The U.S. military is testing various configurations of an innovative helmet, but so far has not perfected a prototype that protects the jaw and face from explosions without creating intense atmospheric pressure around the skull from blast waves, Army Times
Tests by Navy researchers using mannequins show that the Conformal Integrated Protective Headgear System — a helmet that can include a visor and jaw protector — developed by Army engineers is going to need further work because of the shockwave hitch.
Wearing the full-face model of visor and jaw protector may protect the head against an explosion, but tests show that the helmet would absorb ricocheting blast waves creating pressure around the head.
"The military actually has specific criteria that helmets have to meet to be certified for use in ballistic and blunt force.

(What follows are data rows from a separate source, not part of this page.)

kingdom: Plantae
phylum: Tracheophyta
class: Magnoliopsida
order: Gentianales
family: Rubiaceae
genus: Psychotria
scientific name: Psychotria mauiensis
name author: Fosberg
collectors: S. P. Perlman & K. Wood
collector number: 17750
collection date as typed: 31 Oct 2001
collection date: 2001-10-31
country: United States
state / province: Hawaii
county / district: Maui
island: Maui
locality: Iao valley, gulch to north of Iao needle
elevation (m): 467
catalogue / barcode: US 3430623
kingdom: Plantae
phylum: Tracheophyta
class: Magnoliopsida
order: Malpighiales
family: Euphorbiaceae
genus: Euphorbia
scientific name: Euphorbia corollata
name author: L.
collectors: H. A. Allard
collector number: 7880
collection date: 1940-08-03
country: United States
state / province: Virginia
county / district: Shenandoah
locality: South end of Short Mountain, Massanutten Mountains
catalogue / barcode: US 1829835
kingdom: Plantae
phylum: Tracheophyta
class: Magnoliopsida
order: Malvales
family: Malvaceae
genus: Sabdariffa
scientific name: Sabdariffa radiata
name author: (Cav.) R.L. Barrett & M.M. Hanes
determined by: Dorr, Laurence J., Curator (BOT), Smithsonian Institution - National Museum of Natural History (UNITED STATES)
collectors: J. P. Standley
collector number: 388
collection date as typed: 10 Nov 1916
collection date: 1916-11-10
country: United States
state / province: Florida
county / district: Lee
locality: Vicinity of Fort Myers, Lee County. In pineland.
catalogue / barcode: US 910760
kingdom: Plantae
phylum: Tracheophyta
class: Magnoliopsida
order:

No such criteria exists for pressure because the medical community is still working on what the injury mechanisms are, and we don't know where to set those desirable levels anyway, at this point," said Naval Research Laboratory engineer Daniel Mott, according to Army Times.
Navy researchers found that pressures on the forehead were higher wearing the jaw protector and with the visor combination than the helmet alone when the blast is in front of the soldier. The forehead would experience two to four atmospheres of pressure.
In the case of a blast coming from behind the soldier, atmospheric pressures on the forehead doubled wearing the combination gear as opposed to just the helmet.
There needs to be a gap between the head and the helmet to deal with "blunt-impact and ballistic-impact protection," but that space also allows blast waves to infiltrate, said Mott.
The ultimate design requires a series of trade-offs. A soldier might opt to wear the visor against bomb fragments despite higher blast-wave pressures, Army Times reported.